Time to test. The Rust program spat out a WAV file. I opened it, pressed play, and… static. Just harsh, meaningless noise. I had no idea what was broken. How do you even describe “wrong static”?

So Claude Code got creative. It downloaded a Python audio analysis package and essentially listened to its own output, dissecting the waveform. After some digital contemplation, it had an epiphany: the vocoder was missing. It is a specialized voice decoder baked into the Qwen3-TTS architecture. I'd never heard of it. You probably haven't either. But Claude Code? It figured it out.

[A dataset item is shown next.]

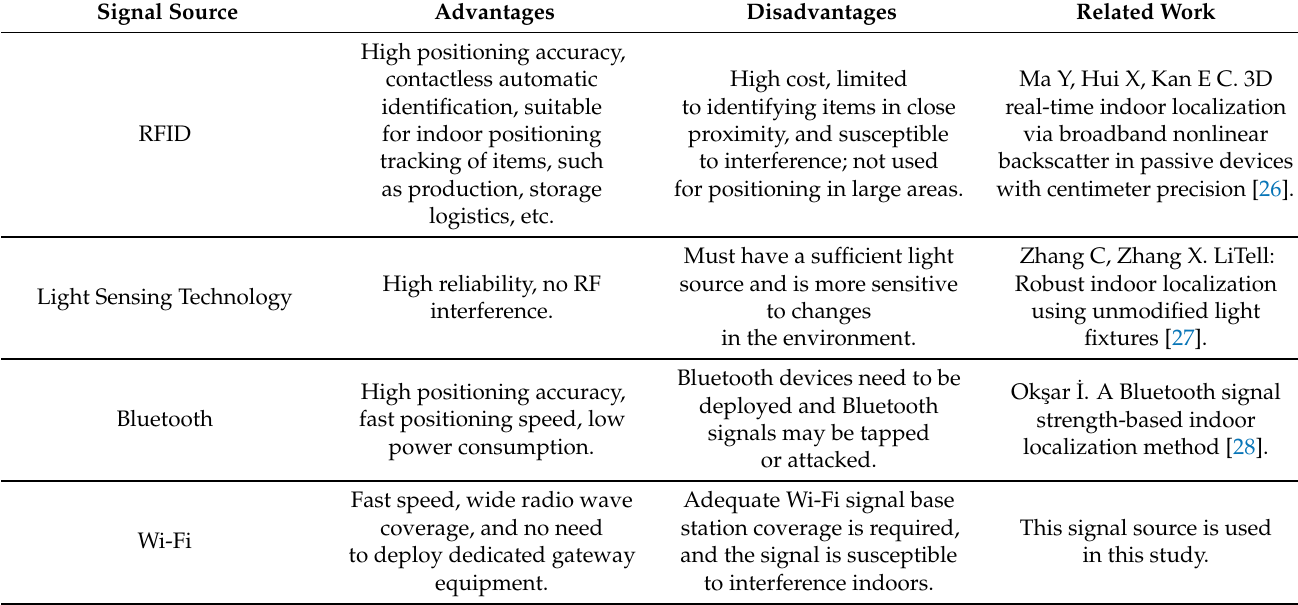
Table 1. Advantages and disadvantages of indoor positioning signal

Back to the Python implementation it went, studying the vocoder's design before hand-coding a Rust version from scratch. This time, the audio came out sounding … almost human. Garbled, sure, but recognizably speech-like.

I pushed it to try again. Claude Code zeroed in on a new theory: the text wasn't being tokenized into “pronounceable” units properly. Brilliant guess. It soon discovered that unlike Python's convenient AutoTokenizer library, Rust's tokenizers crate demanded a full tokenizer.json configuration file including the pre-tokenizer.

Undeterred, Claude Code wrote a small utility program to generate that exact file from Qwen3-TTS’ official model weights. Boom. Problem solved.

The Rust application now produced flawless, natural-sounding audio from plain text. And Claude Code wasn't done. It capped the whole project off by writing GitHub Actions CI scripts, polishing the documentation, and publishing the entire library to crates.io.

A real-world case study

Here is a concrete example of how Claude creates its own tools to evaluate its Rust implementation. It gives Claude another crucial feedback loop, beyond the Rust compiler, to generate functionally correct Rust code.

A little background: we found that the Rust implementation of Qwen3-TTS has problems cloning voices. The generated voice does not resemble the reference voice.

First, Claude Code compares the code between a Python reference implementation and its own Rust work. It correctly identifies the problem with the Rust implementation: the reference signal is too weak. Next, Claude creates its own tool to evaluate the generated output. Claude has a clear goal of generating similar audio files from its Rust code and Python tools. It iterates on the feedback loop until this goal is reached.

What's next?

We will continue to improve the Rust crate for Qwen3-TTS, specifically in the areas of testing and validation, new model support, feature support, and performance improvements. We will also build additional infrastructure, such as API server, containerized apps (e.g., for Olares OS), web UI, and EchoKit integrations. Your contributions are most welcome!